Internal default targets are auto-discovered by the collector. This includes standard Cursor IDE and VS Code user-data locations for the user running the collector.
Adding non-canonical stores¶
If you have a custom IDE chat store, add an explicit target. The same canonical entries continue to auto-apply alongside it; absent canonical stores are silently skipped:
sources:
vscdb:
enabled: true
targets:
- label: my-store
db_path: ~/path/to/state.vscdb
table: ItemTable
db_path accepts ~ and $VAR expansion; the result must resolve to an absolute path. Use db_path_glob instead of db_path for stores that live under a wildcard path (e.g. per-workspace databases). Exactly one of db_path / db_path_glob is required per non-preset target.
sources.vscdb.targets[*] field reference¶
| Key | Required | Default | What it does |
|---|---|---|---|
preset |
no | "" |
Built-in preset name. If set, do not also set label, db_path, db_path_glob, or table. |
label |
yes for non-preset targets | — | Target name shown in emitted payload metadata. |
db_path |
exactly one of db_path or db_path_glob for non-preset targets |
— | Absolute SQLite path (supports ~ and $VAR). |
db_path_glob |
exactly one of db_path or db_path_glob for non-preset targets |
— | Absolute glob for matching one or more SQLite files. |
table |
yes for non-preset targets | — | Table to read from. |
key_column |
no | key |
Key column name. |
value_column |
no | value |
Value column name. |
key_prefixes |
no | all keys | Optional list of row-key prefixes to include. Use this to narrow broad stores such as VS Code ItemTable. |
Overriding a canonical preset¶
To override a built-in entry, define a target with the same label and your desired path/table/columns.

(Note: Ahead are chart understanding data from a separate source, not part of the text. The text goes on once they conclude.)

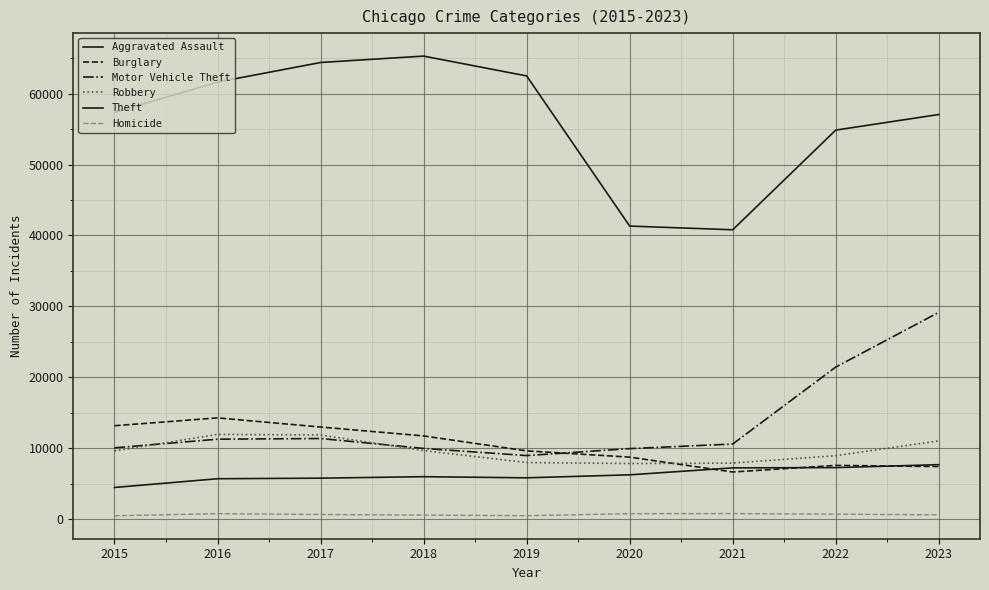

Does the chart have visible grid lines?

Yes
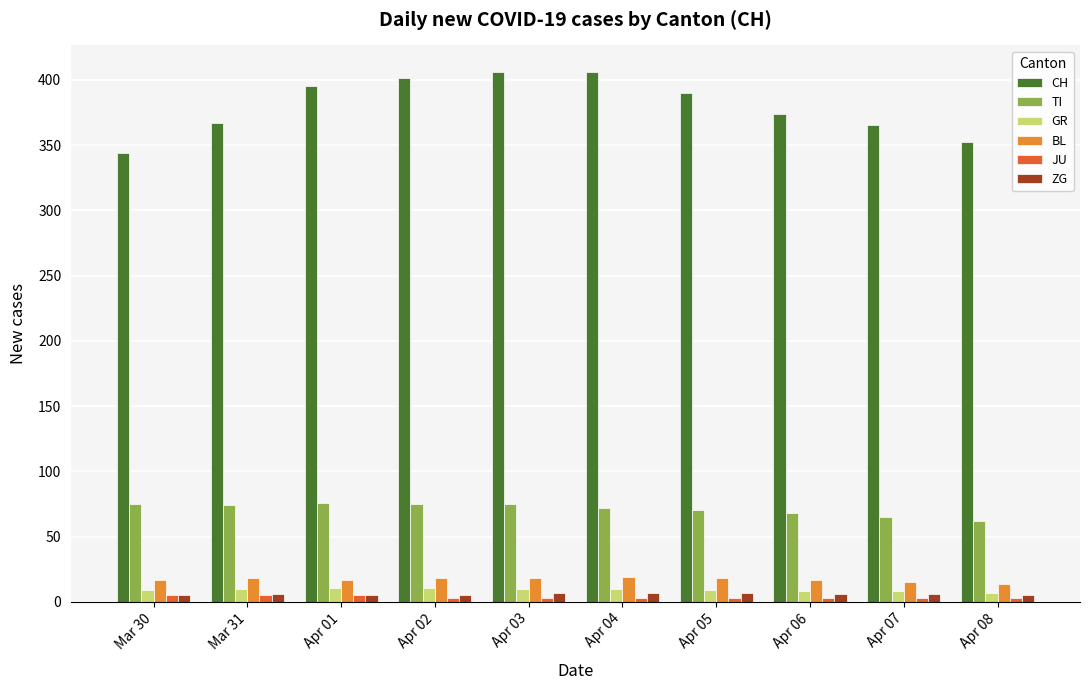

The value of CH at Apr 05 is 390. True or false?

True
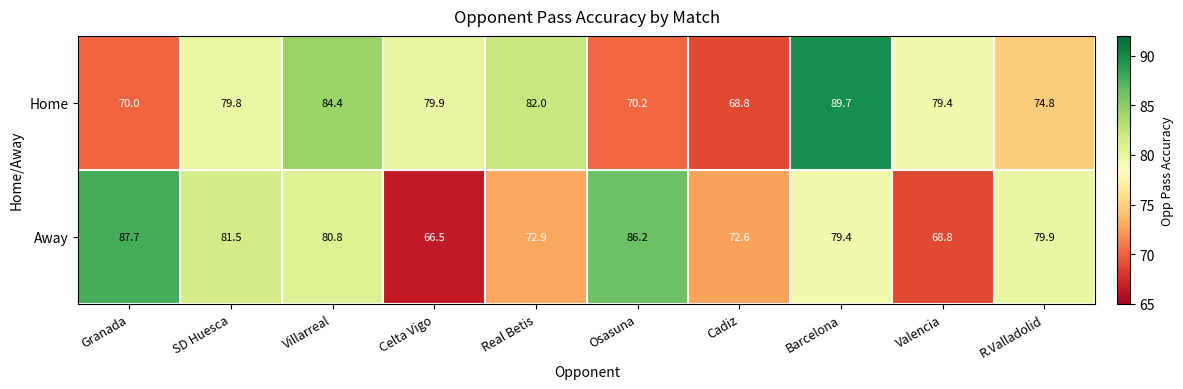

Which category has the highest value across all series?

Barcelona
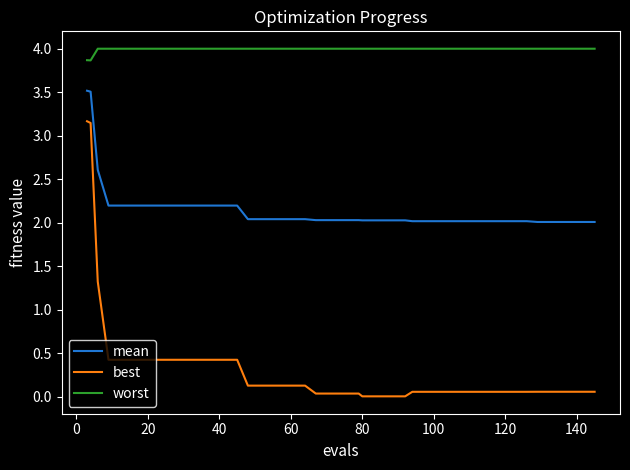

List the series in order of their overall mean, highest first.

worst, mean, best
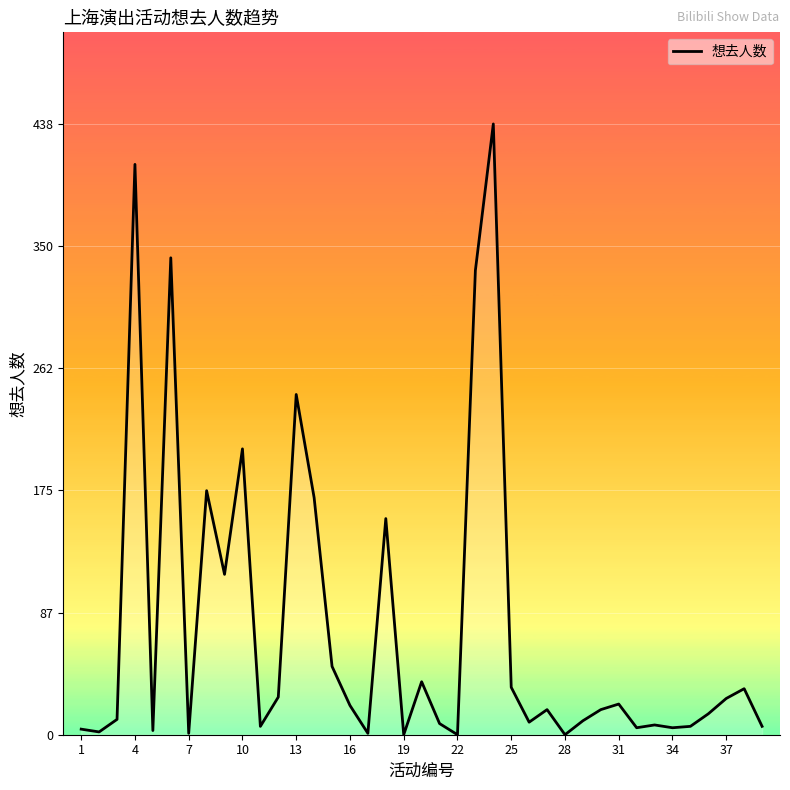

Count the number of categories in the chart.

39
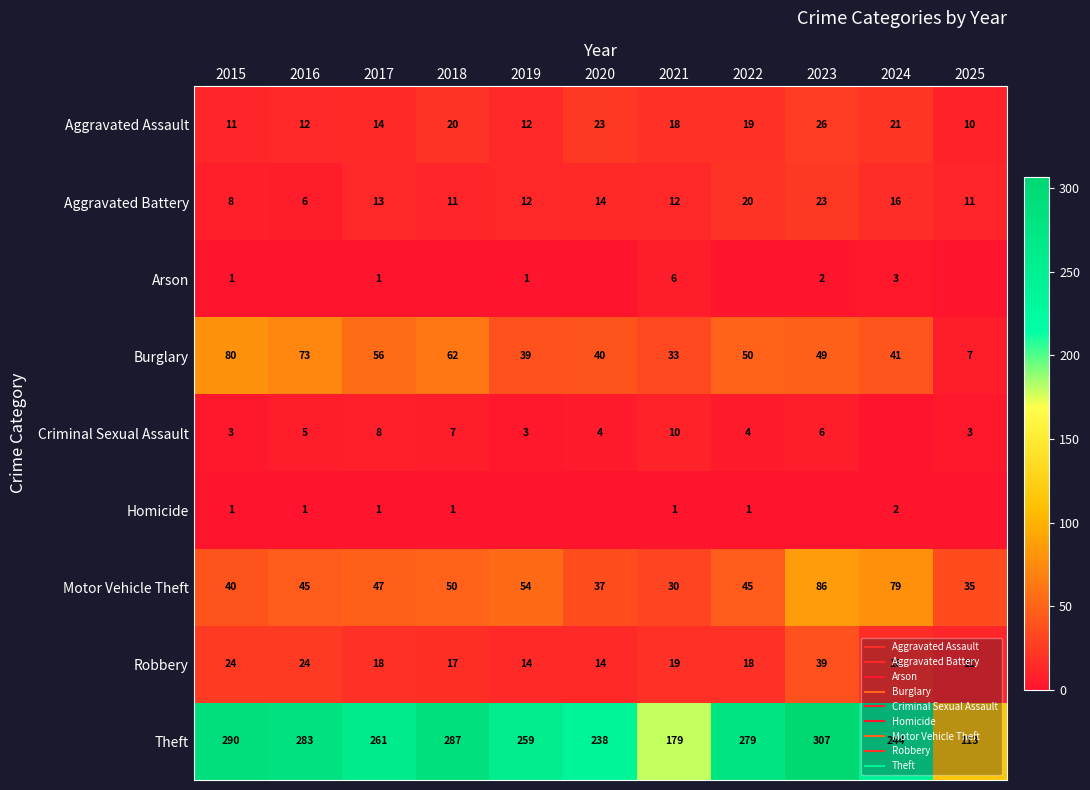

What is the difference between the highest and lowest values at 2018?

287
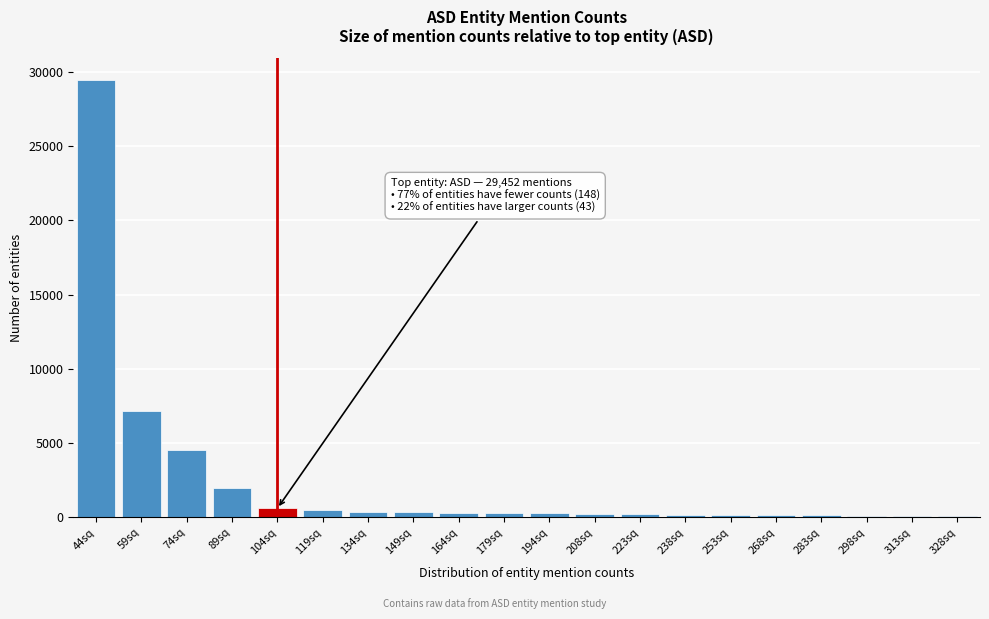

At which label is the value closest to 14758?

59sq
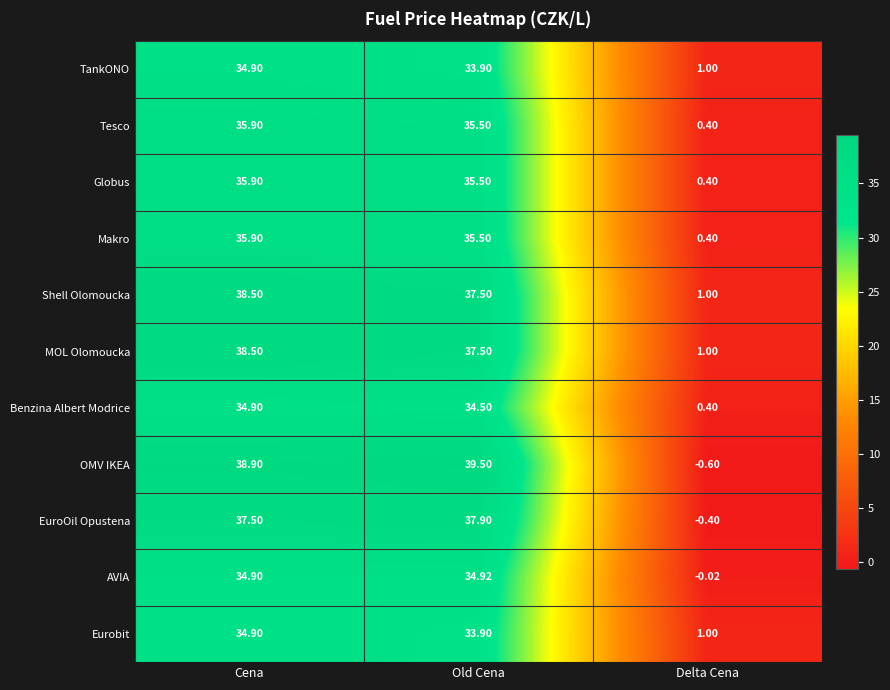

Which series has the widest spread of values?

OMV IKEA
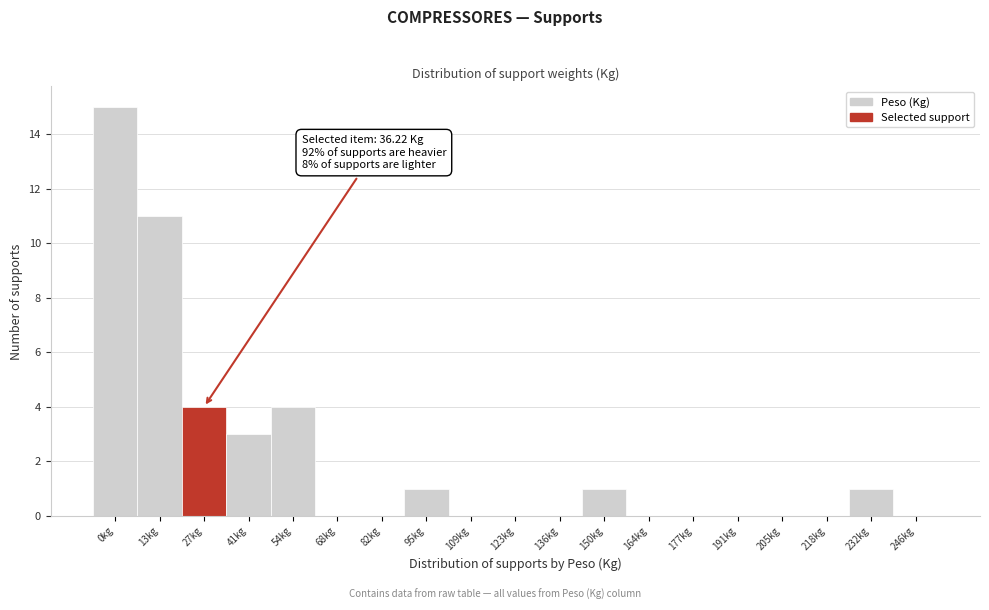

Reading left to right, transcribe all the data shown in this chart.

0kg=15	13kg=11	27kg=4	41kg=3	54kg=4	68kg=0	82kg=0	95kg=1	109kg=0	123kg=0	136kg=0	150kg=1	164kg=0	177kg=0	191kg=0	205kg=0	218kg=0	232kg=1	246kg=0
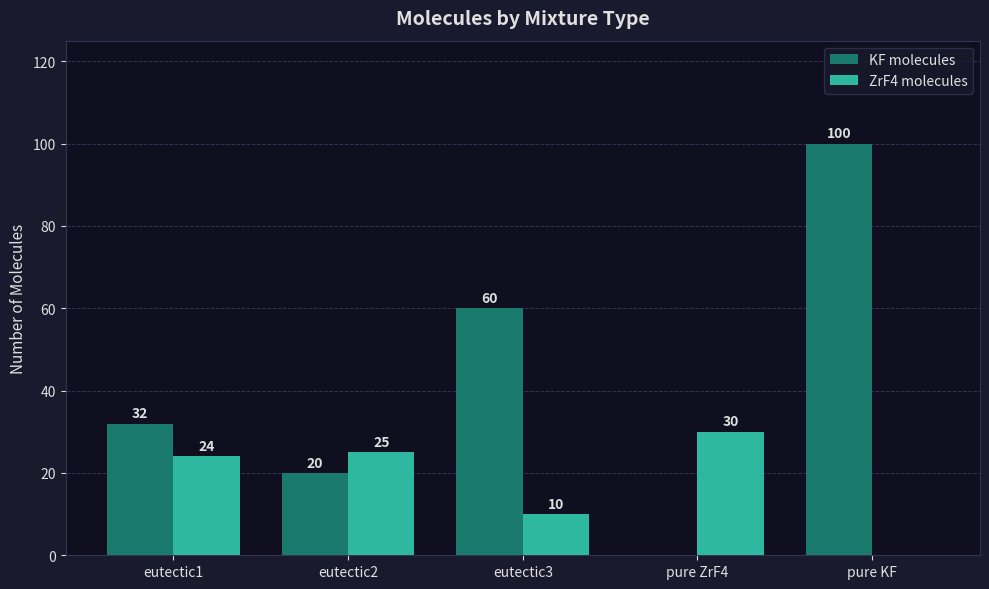

Between eutectic1 and eutectic3, which series saw the biggest shift?

KF molecules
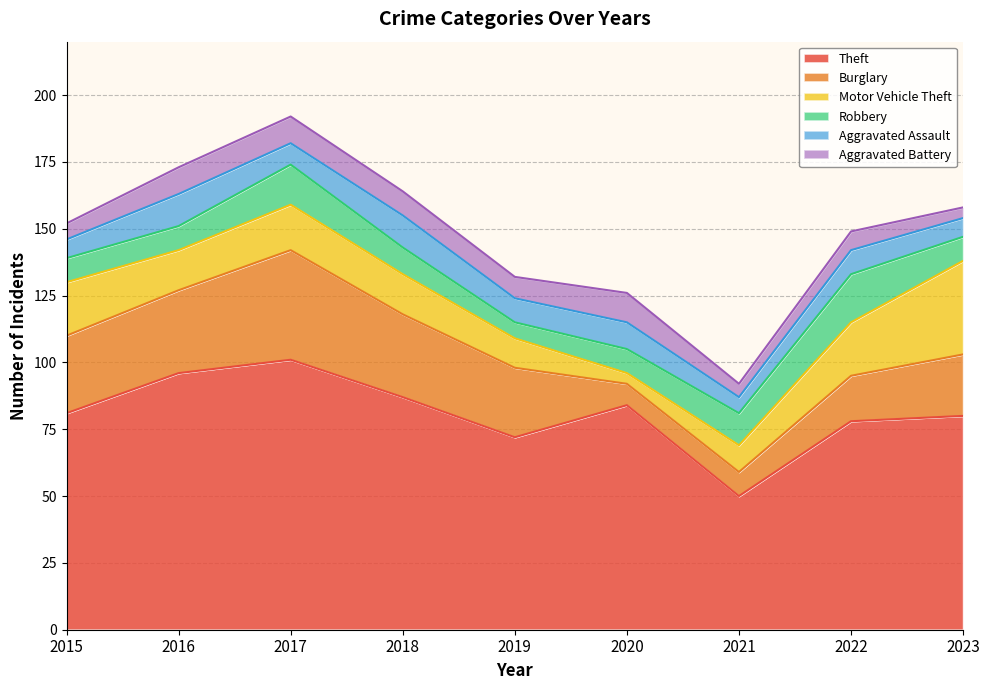

Reading left to right, extract all data points from this chart.

Theft: 2015=81	2016=96	2017=101	2018=87	2019=72	2020=84	2021=50	2022=78	2023=80
Burglary: 2015=29	2016=31	2017=41	2018=31	2019=26	2020=8	2021=9	2022=17	2023=23
Motor Vehicle Theft: 2015=20	2016=15	2017=17	2018=15	2019=11	2020=4	2021=10	2022=20	2023=35
Robbery: 2015=9	2016=9	2017=15	2018=10	2019=6	2020=9	2021=12	2022=18	2023=9
Aggravated Assault: 2015=7	2016=12	2017=8	2018=12	2019=9	2020=10	2021=6	2022=9	2023=7
Aggravated Battery: 2015=6	2016=10	2017=10	2018=9	2019=8	2020=11	2021=5	2022=7	2023=4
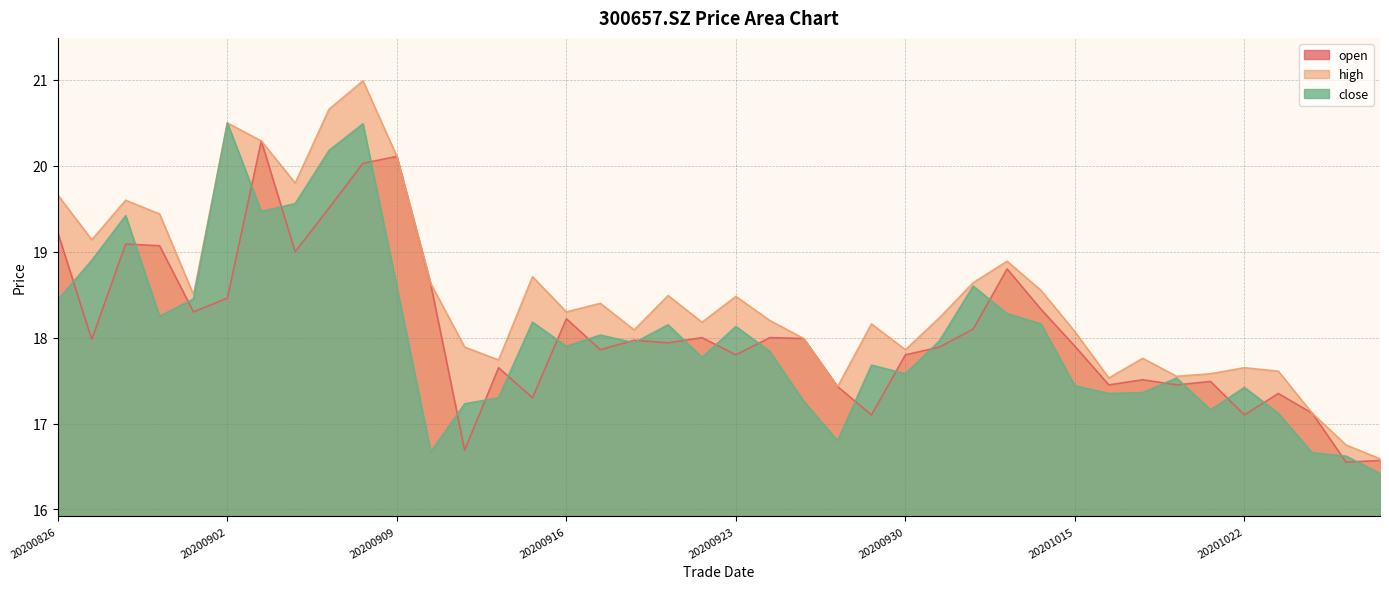

Where is the first local maximum for open?

20200828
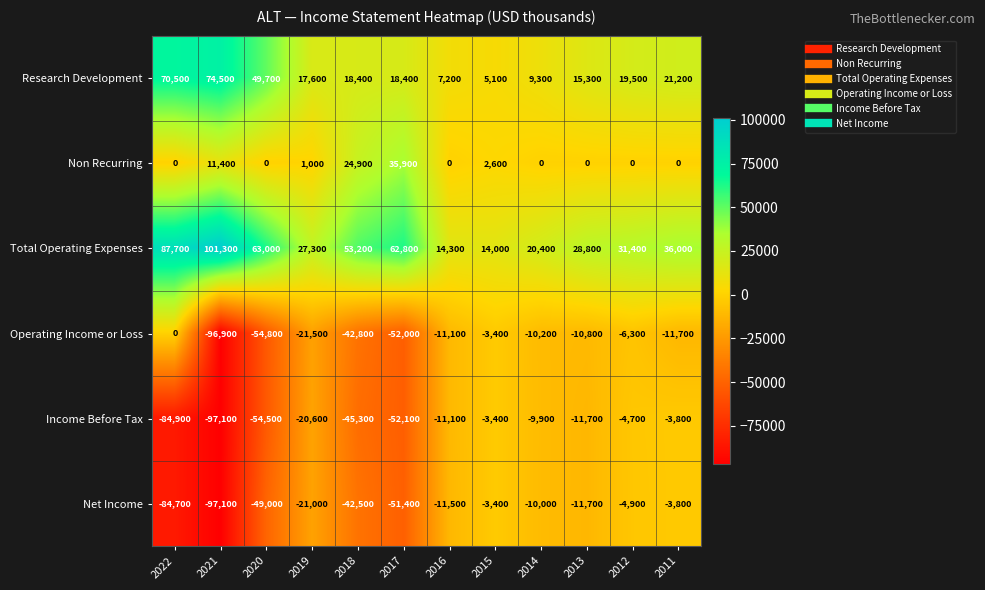

What is the difference between the Research Development values at 2016 and 2019?

10400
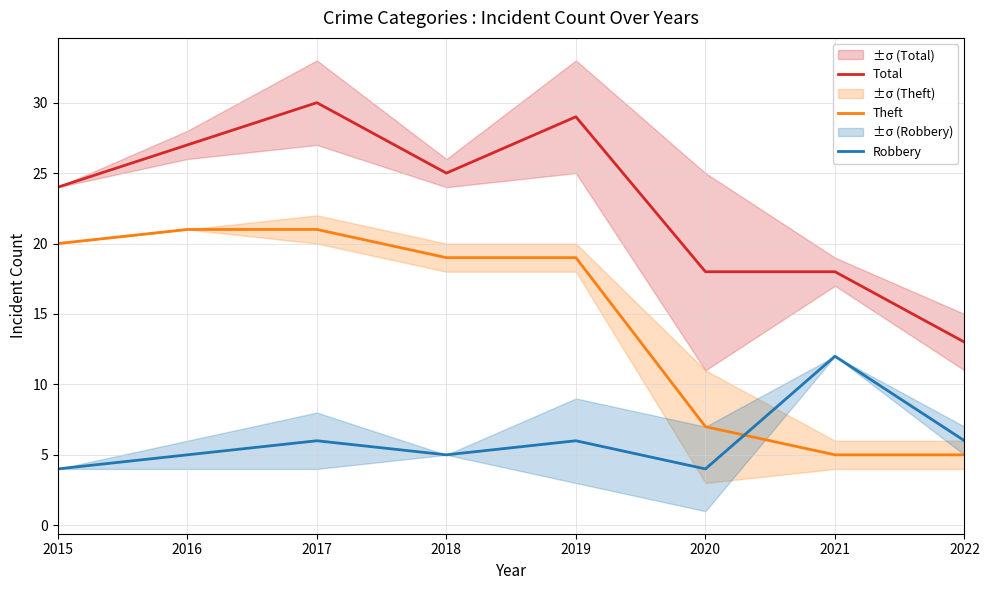

Rank the series by their maximum value, from lowest to highest.

Robbery, Theft, Total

sre, audit, selfmetrics, and debug¶
| Key | Default | What it does |
|---|---|---|
sre.allow_raw_introspection |
false |
Allows raw payload retrieval from local debug endpoints when audit logging succeeds. |
sre.pprof |
false |
Enables local pprof endpoints. |
audit.max_bytes |
1048576 |
Audit log rotation threshold. |
selfmetrics.interval_seconds |
5 |
CPU/RSS/goroutine sampling interval. |
debug.allow_raw_introspection |
false |
Alias-style raw-introspection toggle used by the supervisor. |
Most operators should leave raw introspection off. aris-collector status does not need raw payload access.
SIGHUP and restarts¶
SIGHUP is validation-only in v1. It checks config syntax/compatibility and keeps the running config unchanged.
To apply config changes, restart the collector.